Nico Dockx kiest ervoor om in interactie te treden met gegevens uit het New Reform archief. Zijn artistieke praktijk stelt het verschil tussen proces en product in vraag. Elk project wordt opgevat als een ‘work in progress’, als een organische entiteit die uitmondt in een vorm van katalysator, in een procesversneller op het vlak van communicatie en samenwerking. Hij weigert pertinent een determinerende finaliteit aan zijn projecten te koppelen en hij definieert zijn artistieke activiteit als een vorm van onderzoek. In wat men zou kunnen omschrijven als een permanente ‘case-study’ neemt Dockx vaak zijn eigen archief als uitgangspunt, een cluster van persoonlijke data, de neerslag van samenwerkingen, discussies, vriendschappen en interesses. Dit archief is het onderwerp van een constante herbeschouwing en herordening in de richting van een meer flexibele structuur. Daarbij worden niet uitsluitend gegevens toegevoegd, ook het vernietigen van informatie kan constructief zijn voor het archief als zelf-organiserende entiteit. Het efemere, procesmatige en coöperatieve karakter van het werk van Nico Dockx roept enkele interessante paradoxen op.

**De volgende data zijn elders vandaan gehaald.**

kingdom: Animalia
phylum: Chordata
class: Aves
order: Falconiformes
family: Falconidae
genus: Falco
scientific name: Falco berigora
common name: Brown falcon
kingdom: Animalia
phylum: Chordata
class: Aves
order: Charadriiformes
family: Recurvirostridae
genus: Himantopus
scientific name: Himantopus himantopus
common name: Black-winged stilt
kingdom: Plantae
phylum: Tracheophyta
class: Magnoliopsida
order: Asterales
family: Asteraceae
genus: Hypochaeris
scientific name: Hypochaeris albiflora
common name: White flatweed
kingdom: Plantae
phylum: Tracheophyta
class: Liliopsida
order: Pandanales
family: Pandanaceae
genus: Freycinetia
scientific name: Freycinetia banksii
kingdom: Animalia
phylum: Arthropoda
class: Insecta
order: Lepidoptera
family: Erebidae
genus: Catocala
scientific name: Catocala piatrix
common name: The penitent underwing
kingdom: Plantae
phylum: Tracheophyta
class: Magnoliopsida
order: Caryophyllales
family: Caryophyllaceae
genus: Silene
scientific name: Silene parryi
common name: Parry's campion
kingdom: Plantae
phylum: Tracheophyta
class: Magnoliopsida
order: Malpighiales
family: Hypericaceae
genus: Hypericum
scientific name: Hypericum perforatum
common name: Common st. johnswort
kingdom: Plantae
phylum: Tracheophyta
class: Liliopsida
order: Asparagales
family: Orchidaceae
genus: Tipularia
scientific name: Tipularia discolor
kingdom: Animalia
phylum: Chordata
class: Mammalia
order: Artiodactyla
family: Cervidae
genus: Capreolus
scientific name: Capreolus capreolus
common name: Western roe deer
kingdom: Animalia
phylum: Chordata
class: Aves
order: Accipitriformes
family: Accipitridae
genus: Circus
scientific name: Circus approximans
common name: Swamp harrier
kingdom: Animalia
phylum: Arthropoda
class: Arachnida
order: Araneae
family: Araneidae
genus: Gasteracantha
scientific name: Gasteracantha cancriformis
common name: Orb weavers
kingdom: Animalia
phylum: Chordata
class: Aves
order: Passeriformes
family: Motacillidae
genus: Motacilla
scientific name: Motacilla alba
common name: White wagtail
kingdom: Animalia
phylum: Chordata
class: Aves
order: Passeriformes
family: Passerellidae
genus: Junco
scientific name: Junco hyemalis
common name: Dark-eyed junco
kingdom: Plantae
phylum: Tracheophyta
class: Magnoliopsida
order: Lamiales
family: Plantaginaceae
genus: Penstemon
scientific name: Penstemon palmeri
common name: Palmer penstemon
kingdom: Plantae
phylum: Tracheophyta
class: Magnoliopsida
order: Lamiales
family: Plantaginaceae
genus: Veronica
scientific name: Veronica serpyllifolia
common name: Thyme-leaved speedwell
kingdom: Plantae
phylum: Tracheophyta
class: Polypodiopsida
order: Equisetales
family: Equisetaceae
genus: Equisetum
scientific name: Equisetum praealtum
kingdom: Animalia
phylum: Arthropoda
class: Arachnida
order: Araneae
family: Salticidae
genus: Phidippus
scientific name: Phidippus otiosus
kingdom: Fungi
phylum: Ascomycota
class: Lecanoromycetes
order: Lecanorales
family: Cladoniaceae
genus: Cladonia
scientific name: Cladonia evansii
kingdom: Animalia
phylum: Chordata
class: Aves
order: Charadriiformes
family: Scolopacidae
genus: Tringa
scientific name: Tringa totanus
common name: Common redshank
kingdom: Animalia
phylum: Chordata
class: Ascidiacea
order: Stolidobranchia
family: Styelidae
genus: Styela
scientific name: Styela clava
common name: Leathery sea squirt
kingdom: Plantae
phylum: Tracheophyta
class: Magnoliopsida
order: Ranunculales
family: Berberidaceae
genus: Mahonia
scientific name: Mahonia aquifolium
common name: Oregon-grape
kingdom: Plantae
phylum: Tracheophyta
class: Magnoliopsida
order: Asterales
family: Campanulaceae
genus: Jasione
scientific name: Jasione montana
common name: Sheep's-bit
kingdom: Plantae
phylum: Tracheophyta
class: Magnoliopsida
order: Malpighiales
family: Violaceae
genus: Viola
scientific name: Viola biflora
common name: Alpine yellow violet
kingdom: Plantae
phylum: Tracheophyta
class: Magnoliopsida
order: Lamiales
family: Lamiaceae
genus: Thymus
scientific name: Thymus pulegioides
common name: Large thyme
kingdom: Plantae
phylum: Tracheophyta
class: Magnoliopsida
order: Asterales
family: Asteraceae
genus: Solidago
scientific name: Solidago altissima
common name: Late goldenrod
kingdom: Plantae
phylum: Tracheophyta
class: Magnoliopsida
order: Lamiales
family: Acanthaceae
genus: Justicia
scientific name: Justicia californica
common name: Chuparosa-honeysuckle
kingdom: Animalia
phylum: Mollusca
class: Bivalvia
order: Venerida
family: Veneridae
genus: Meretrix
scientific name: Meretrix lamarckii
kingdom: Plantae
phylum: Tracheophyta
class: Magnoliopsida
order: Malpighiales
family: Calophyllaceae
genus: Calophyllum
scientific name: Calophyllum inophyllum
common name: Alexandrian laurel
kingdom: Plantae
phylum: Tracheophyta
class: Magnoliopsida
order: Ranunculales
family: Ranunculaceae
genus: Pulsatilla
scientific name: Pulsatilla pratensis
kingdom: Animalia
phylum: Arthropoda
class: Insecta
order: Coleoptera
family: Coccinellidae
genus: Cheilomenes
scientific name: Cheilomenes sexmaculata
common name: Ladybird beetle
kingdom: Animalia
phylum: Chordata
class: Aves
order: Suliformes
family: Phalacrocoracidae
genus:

Zijn onderzoeken getuigen van een genereuze, mogelijk zelfs didactische ambitie, maar tegelijk is er slechts zelden een duidelijk leesbaar eindproduct. De toeschouwer, als onderdeel van het informatie- en communicatienetwerk die elk nieuw project opwekt, wordt slechts geconfronteerd met een nieuwe aanzet of een per definitie foutgevoelige hypothese. Onder meer door middel van een hoog experimenteel gehalte (en een gehalte rock ‘n’ roll) stelt het collectief Building Transmissions (waar Dockx deel van uitmaakt) gebruikelijke kunstopvattingen, –transacties, –beschouwingen en –ervaringen in vraag. Tegelijkertijd, via een engagement in communicatie– en informatiestrategieën, bevindt Building Transmissions zich in het centrum van het actuele kunstdebat.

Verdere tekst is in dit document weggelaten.